Homolog clustering is of critical significance on gene age identification. As it is highly disputed that BLAST-induced errors on age identification could create possible biological artifacts [28–32], we evaluate the effectiveness of homolog clustering by comparing two popular methods, viz., BLAST and BLAST+MCL (as mentioned above). Following a similar simulation procedure in [30], we simulate 6695 protein sequences at 11 different taxonomic levels (Supplementary Figure S1) using TreePuzzle [33] and ROSE [34] (with evolutionary rates in Gamma distributions [35]). Accordingly, we adopt BLAST and BLAST+MCL to perform homolog clustering on these simulated sequences. If a homolog could not be detected in a given distant taxa, then it is counted as an error. We estimate the error rates of BLAST and BLAST+MCL by considering three different E-value thresholds (Table 2). Strikingly, the error rates of homolog detection using BLAST and BLAST+MCL are 12.22% and 0.074% for E-value < 10⁻¹, 14.78% and 0.089% for E-value < 10⁻³ and 17.49% and 0.104% for E-value < 10⁻⁶, respectively, clearly showing that BLAST+MCL achieves higher accuracy in homolog clustering.

Table 2

Comparison of error rates of detecting homologs in most distant taxa between two methods on detection of simulated proteins

Method	Error rates based on different E-values
	E < 10⁻¹	E < 10⁻³	E < 10⁻⁶
BLAST	12.22%	14.78%	17.49%
BLAST+MCL	0.074%	0.089%	0.104%

Method	Error rates based on different E-values
	E < 10⁻¹	E < 10⁻³	E < 10⁻⁶
BLAST	12.22%	14.78%	17.49%
BLAST+MCL	0.074%	0.089%	0.104%

Table 2

Comparison of error rates of detecting homologs in most distant taxa between two methods on detection of simulated proteins

Method	Error rates based on different E-values
	E < 10⁻¹	E < 10⁻³	E < 10⁻⁶
BLAST	12.22%	14.78%	17.49%
BLAST+MCL	0.074%	0.089%	0.104%

Method	Error rates based on different E-values
	E < 10⁻¹	E < 10⁻³	E < 10⁻⁶
BLAST	12.22%	14.78%	17.49%
BLAST+MCL	0.074%	0.089%	0.104%

As reported in [31], an accurate method for gene age determination should be the one that is less affected by gene properties and accordingly presents no or less correlation between gene age and gene property.

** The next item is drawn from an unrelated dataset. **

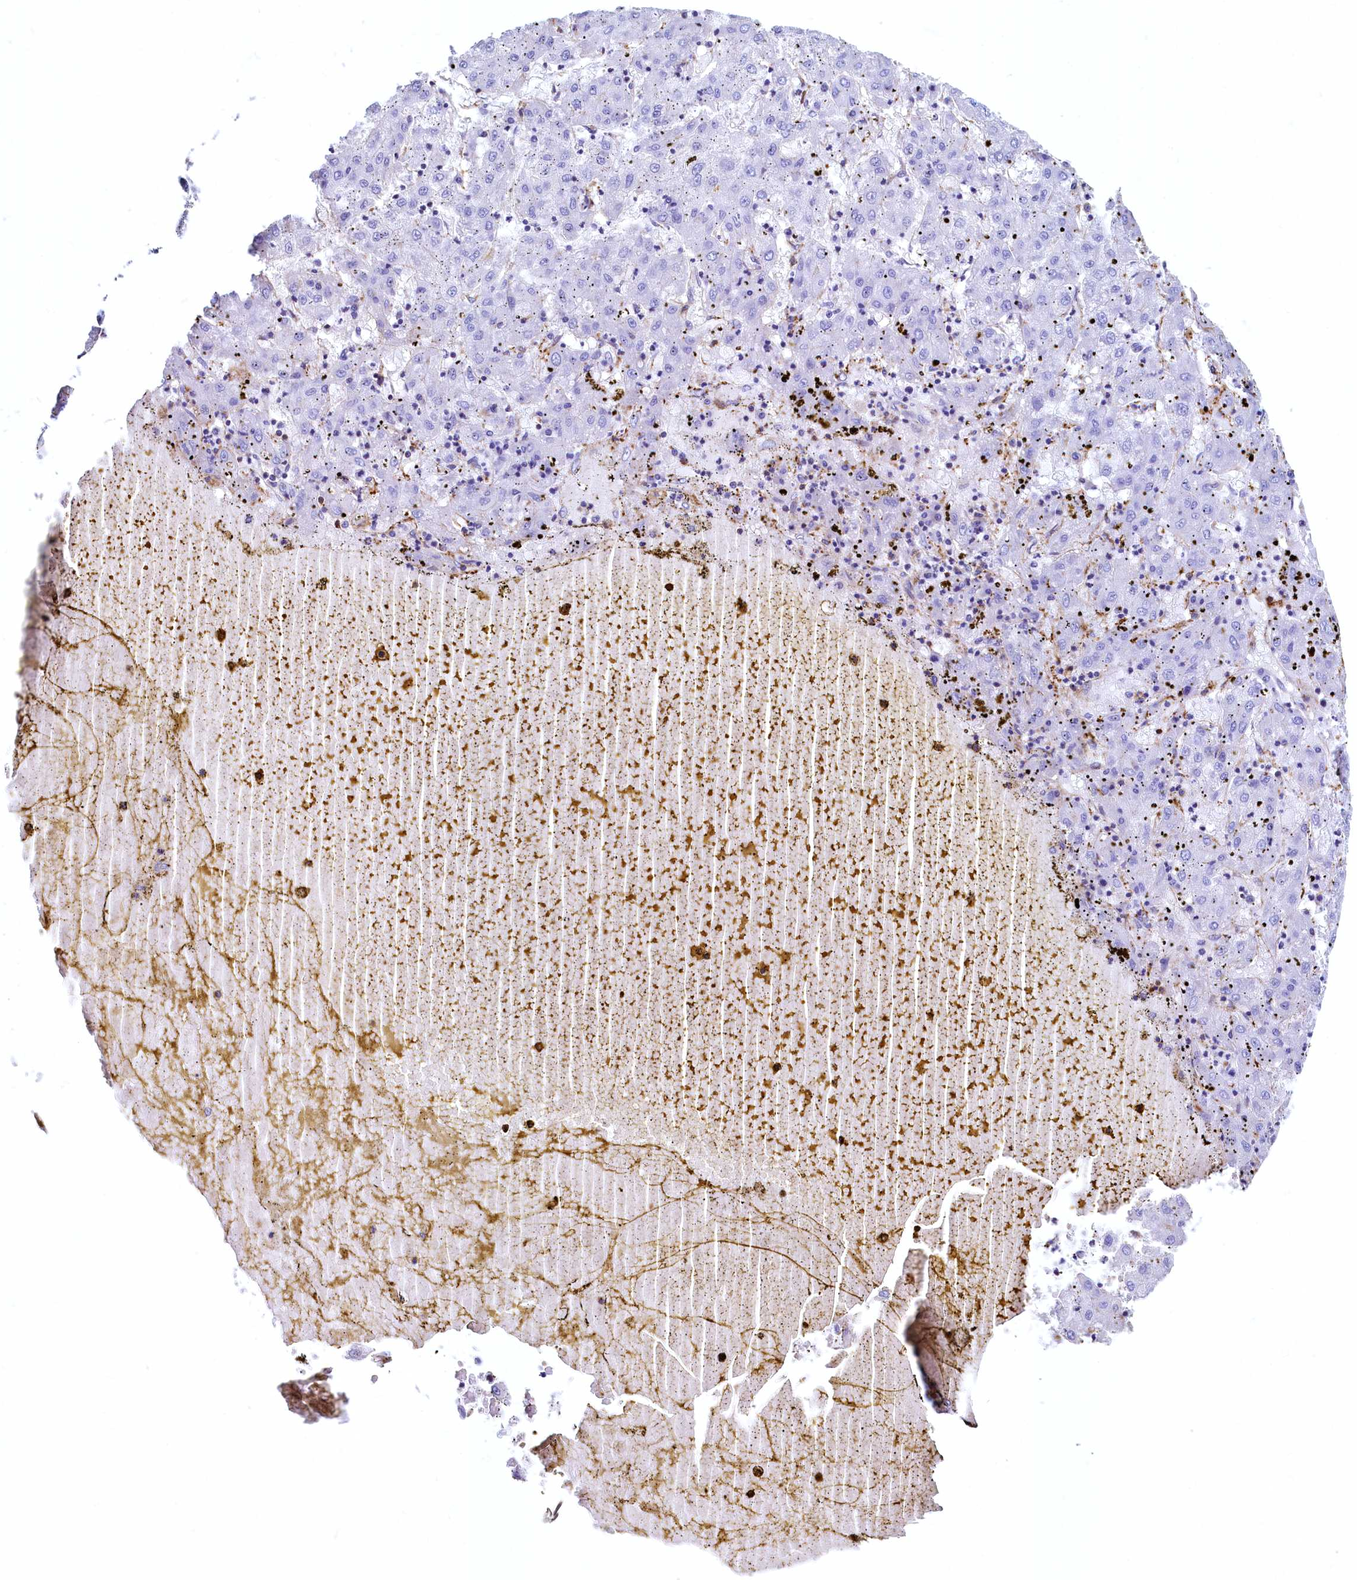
{"staining": {"intensity": "negative", "quantity": "none", "location": "none"}, "tissue": "liver cancer", "cell_type": "Tumor cells", "image_type": "cancer", "snomed": [{"axis": "morphology", "description": "Carcinoma, Hepatocellular, NOS"}, {"axis": "topography", "description": "Liver"}], "caption": "Immunohistochemical staining of liver cancer reveals no significant positivity in tumor cells.", "gene": "THBS1", "patient": {"sex": "male", "age": 72}}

Therefore, it has been argued that the trends of evolutionary rate and protein length when a gene ages may be caused by BLAST errors [30, 31]. Here we plot gene age against protein length and evolutionary rate by considering BLAST and BLAST+MCL (Figure 1), respectively. It is consistently found that biased gene ages determined by BLAST do present an artifact correlation with protein length (rho = 0.107) or evolutionary rate (rho = −0.590), whereas BLAST+MCL does not present such correlation (rho = 0.048 for protein length and rho = −0.038 for evolutionary rate; Figure 1A and1B). Additionally, it has been also debated whether sequence conservation may influence gene age determination [30]. Thus, we further confirm that BLAST is sensitive to sequence conservation as testified by the increasing error rate, whereas BLAST+MCL yields very low error rates across a variety of sequence conservation (Figure 1C). Collectively, these results demonstrate the robustness of BLAST+MCL, as testified by that gene properties have no or little influence on gene age estimation.

Figure 1

Evaluation of gene age estimation by BLAST and BLAST+MCL, considering (A) protein length, (B) evolutionary rate and (C) length of conserved sequence. Sequences were simulated by the method detailed in [30].

Capturing important evolutionary events

Under a large-scale refined evolutionary framework, genes possessing different evolutionary ages are potentially informative to capture important evolutionary events. As reported in our recent study [22], genes are explosively birthed at the origin time of multicellularity, and importantly, the birth of specific genes could be refined at a more accurate evolutionary scale. For instance, MYEOV has been previously reported to de novo arise in human-specific lineage [36], whereas our age estimation [27] based on an extremely refined evolutionary time scale clearly shows that it is occurred more specifically at the origin of hominoidea [22]. Remarkably, previous studies based on a rough evolutionary scale for gene age identification [16, 18] are unable to accurately trace the exact evolutionary time points of gene loss event, accordingly yielding an imprecise finding that 96% of duplicate genes share the same age. In contrast, our age estimation [27] based on a long phylogenetic framework spanning~∼4,000 million years from archaea/bacteria to Homo sapiens spanning (Figure 2) clearly reveals that genes are heavily lost at the origination time of scandentia (age class 8) and primates (age class 7) and that 11% of duplication events can be traced back to the origin of metazoans (age class 21) and 16% of duplication events are assigned to the origin of chordates (age class 17), agreeing well with previous hypotheses that the origin of multicellularity species greatly increases the hierarchical complexity [37, 38] and that duplication events probably promote the shaping of vertebrate genomes [39].

Figure 2

Gene loss and duplication events across a range of age classes.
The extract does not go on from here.